Document section ▸
--- START ---
No mispelling, just playing ‘new internet lingo’ game. Did I win?
Let’s get serious…
This week, multiple customer accounts were breached. Starting approximately 3 weeks ago, a phish was sent out that some of our customers responded to, giving out their account information.
We looked through our mail logs and found the users who had been phished and we changed their passwords.
Along the way, we either missed some users who were phished, or another phish was done that we did not detect.
On Monday, 2 accounts that had been phished at some time were used to send spam through our outbound email servers. By default, our outbound email servers require SASL authentication. The abusers authenticated to our servers, and over the next couple of hours, we were thoroughly abused, and our servers started slowing down. Not enough to trigger monitoring, though. Kudos for performance tuning, spankings for not noticing this until a customer told us.
On Wednesday, we got hit again, by a single account this time, and 18,640 connections later, our servers were again getting exercised.
All this preamble, what is it for, Mike?
--- END ---
Given information ▸
--- START ---
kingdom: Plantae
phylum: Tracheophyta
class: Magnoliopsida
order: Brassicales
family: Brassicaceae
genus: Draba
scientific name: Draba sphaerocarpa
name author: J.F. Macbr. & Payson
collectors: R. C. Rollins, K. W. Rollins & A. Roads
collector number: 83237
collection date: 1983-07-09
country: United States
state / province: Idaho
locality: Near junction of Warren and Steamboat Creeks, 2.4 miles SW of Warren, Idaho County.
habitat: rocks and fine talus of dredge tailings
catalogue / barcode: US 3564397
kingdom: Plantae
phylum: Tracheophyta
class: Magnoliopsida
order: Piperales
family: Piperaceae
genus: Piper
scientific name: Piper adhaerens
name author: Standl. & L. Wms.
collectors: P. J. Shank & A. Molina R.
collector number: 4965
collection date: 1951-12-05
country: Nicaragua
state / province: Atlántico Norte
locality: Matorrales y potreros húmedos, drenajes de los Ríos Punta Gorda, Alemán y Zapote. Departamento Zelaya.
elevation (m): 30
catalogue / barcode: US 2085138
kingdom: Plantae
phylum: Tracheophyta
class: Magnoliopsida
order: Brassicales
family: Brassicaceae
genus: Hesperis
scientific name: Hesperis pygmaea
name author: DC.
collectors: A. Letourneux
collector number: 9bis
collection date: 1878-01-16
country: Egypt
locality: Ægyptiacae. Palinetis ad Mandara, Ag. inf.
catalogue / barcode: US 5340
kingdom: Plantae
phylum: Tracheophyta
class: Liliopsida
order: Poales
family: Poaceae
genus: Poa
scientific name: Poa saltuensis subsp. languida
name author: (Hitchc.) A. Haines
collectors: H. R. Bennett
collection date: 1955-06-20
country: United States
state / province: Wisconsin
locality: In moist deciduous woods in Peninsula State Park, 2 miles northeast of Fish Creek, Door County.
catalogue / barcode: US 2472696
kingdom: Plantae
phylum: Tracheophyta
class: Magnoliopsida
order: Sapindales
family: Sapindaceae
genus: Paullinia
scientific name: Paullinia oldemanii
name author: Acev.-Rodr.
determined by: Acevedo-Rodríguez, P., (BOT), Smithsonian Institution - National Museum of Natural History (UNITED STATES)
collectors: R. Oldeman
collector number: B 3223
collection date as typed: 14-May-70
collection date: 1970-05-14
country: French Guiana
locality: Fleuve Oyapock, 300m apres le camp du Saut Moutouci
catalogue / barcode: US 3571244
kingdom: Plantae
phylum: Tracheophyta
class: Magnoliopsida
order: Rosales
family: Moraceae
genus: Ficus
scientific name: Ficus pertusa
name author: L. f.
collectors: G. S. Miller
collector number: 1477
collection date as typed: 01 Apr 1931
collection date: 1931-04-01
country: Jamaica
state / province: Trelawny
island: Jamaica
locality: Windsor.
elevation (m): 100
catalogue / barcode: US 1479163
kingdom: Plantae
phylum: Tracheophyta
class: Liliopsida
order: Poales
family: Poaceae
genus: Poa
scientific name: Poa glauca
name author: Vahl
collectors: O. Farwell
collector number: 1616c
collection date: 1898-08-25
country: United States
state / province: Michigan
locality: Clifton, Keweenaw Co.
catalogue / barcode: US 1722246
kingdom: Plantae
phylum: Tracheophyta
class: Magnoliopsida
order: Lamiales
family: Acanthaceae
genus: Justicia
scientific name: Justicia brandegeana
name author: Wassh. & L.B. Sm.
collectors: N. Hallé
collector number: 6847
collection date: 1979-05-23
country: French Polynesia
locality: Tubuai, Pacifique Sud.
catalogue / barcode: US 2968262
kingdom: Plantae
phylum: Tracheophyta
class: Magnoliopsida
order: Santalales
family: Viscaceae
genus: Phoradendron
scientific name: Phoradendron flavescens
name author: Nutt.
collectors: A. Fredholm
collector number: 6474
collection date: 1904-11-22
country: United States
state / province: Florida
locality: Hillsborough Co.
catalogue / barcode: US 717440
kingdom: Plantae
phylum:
--- END ---
What you need to do ▸
(1) Rewrite the account breach post from "No mispelling, just" to "did not detect.", substituting "server logs" for "mail logs".
(2) What kind of authentication do the outbound email servers in the account breach post require by default?

Task-by-task solutions ▸
(1)
No mispelling, just playing ‘new internet lingo’ game. Did I win?
Let’s get serious…
This week, multiple customer accounts were breached. Starting approximately 3 weeks ago, a phish was sent out that some of our customers responded to, giving out their account information.
We looked through our server logs and found the users who had been phished and we changed their passwords.
Along the way, we either missed some users who were phished, or another phish was done that we did not detect.

(2) SASL authentication.